Below are some records. Reproduce them exactly from their first line through the line with "hauteur or disdain", inclusive.

(Saved entries)
**********
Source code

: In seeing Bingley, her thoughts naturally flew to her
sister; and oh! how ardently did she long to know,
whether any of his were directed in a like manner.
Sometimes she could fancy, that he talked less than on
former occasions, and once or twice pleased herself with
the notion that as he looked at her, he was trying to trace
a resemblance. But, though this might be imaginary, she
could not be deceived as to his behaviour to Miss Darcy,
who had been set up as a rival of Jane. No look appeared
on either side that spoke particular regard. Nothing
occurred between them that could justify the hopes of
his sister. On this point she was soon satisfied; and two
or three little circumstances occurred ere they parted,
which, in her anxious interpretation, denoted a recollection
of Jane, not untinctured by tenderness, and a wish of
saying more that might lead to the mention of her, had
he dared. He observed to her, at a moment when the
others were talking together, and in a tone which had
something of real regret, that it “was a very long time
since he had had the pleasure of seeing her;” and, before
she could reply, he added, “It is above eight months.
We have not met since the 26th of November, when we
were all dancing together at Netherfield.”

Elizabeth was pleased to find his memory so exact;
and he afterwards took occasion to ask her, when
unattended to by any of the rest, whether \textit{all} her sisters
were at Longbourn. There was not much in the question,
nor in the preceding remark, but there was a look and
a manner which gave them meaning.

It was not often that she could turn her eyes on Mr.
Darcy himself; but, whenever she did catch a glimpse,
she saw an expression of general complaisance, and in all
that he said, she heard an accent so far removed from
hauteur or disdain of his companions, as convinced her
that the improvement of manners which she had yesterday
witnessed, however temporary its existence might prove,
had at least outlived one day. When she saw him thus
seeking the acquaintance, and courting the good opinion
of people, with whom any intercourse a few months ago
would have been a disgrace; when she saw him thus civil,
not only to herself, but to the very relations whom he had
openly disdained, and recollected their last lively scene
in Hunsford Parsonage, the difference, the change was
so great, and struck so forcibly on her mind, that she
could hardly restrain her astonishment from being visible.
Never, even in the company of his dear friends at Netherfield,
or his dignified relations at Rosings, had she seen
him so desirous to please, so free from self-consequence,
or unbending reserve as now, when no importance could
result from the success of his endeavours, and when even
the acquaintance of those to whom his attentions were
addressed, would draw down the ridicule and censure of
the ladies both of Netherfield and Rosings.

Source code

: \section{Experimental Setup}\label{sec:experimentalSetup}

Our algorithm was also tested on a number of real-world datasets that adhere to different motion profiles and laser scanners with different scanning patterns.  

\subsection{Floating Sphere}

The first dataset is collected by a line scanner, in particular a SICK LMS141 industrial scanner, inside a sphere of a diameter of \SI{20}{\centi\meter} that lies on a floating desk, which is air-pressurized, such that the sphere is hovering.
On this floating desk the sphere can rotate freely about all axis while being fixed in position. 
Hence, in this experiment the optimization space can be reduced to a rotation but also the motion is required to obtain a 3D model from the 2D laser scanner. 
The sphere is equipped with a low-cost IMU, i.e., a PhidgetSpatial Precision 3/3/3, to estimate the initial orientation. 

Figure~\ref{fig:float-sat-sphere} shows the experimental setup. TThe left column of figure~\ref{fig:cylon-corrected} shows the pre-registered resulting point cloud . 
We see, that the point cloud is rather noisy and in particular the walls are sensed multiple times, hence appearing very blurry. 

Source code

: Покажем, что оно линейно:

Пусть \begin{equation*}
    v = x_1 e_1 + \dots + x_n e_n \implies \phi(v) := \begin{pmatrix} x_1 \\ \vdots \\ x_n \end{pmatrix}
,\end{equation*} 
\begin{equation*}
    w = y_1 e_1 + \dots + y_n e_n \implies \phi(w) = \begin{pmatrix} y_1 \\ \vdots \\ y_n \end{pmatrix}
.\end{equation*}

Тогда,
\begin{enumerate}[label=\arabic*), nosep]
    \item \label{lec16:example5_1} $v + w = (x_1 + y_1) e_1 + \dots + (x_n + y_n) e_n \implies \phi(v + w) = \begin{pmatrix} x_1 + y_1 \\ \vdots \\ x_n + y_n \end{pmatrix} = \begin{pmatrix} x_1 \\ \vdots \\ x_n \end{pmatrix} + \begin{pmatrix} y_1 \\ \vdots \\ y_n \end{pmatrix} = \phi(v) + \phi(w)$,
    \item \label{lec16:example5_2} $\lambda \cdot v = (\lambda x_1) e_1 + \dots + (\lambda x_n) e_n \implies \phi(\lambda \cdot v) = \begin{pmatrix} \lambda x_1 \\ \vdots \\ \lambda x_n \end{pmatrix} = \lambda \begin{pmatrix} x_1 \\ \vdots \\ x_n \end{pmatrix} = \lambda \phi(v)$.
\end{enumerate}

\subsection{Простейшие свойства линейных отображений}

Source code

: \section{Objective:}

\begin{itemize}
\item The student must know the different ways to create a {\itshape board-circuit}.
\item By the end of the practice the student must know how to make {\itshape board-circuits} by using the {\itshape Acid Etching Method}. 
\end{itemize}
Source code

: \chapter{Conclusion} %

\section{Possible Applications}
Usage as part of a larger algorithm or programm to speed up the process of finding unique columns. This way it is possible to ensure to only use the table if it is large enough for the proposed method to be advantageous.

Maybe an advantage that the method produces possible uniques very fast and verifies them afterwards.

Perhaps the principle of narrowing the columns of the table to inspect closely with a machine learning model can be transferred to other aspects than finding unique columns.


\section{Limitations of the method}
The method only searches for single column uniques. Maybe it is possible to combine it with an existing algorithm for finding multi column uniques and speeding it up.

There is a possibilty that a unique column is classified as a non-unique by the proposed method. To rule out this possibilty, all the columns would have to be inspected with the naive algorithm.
**********
> **TASK RESPONSE**
Source code

: In seeing Bingley, her thoughts naturally flew to her
sister; and oh! how ardently did she long to know,
whether any of his were directed in a like manner.
Sometimes she could fancy, that he talked less than on
former occasions, and once or twice pleased herself with
the notion that as he looked at her, he was trying to trace
a resemblance. But, though this might be imaginary, she
could not be deceived as to his behaviour to Miss Darcy,
who had been set up as a rival of Jane. No look appeared
on either side that spoke particular regard. Nothing
occurred between them that could justify the hopes of
his sister. On this point she was soon satisfied; and two
or three little circumstances occurred ere they parted,
which, in her anxious interpretation, denoted a recollection
of Jane, not untinctured by tenderness, and a wish of
saying more that might lead to the mention of her, had
he dared. He observed to her, at a moment when the
others were talking together, and in a tone which had
something of real regret, that it “was a very long time
since he had had the pleasure of seeing her;” and, before
she could reply, he added, “It is above eight months.
We have not met since the 26th of November, when we
were all dancing together at Netherfield.”

Elizabeth was pleased to find his memory so exact;
and he afterwards took occasion to ask her, when
unattended to by any of the rest, whether \textit{all} her sisters
were at Longbourn. There was not much in the question,
nor in the preceding remark, but there was a look and
a manner which gave them meaning.

It was not often that she could turn her eyes on Mr.
Darcy himself; but, whenever she did catch a glimpse,
she saw an expression of general complaisance, and in all
that he said, she heard an accent so far removed from
hauteur or disdain of his companions, as convinced her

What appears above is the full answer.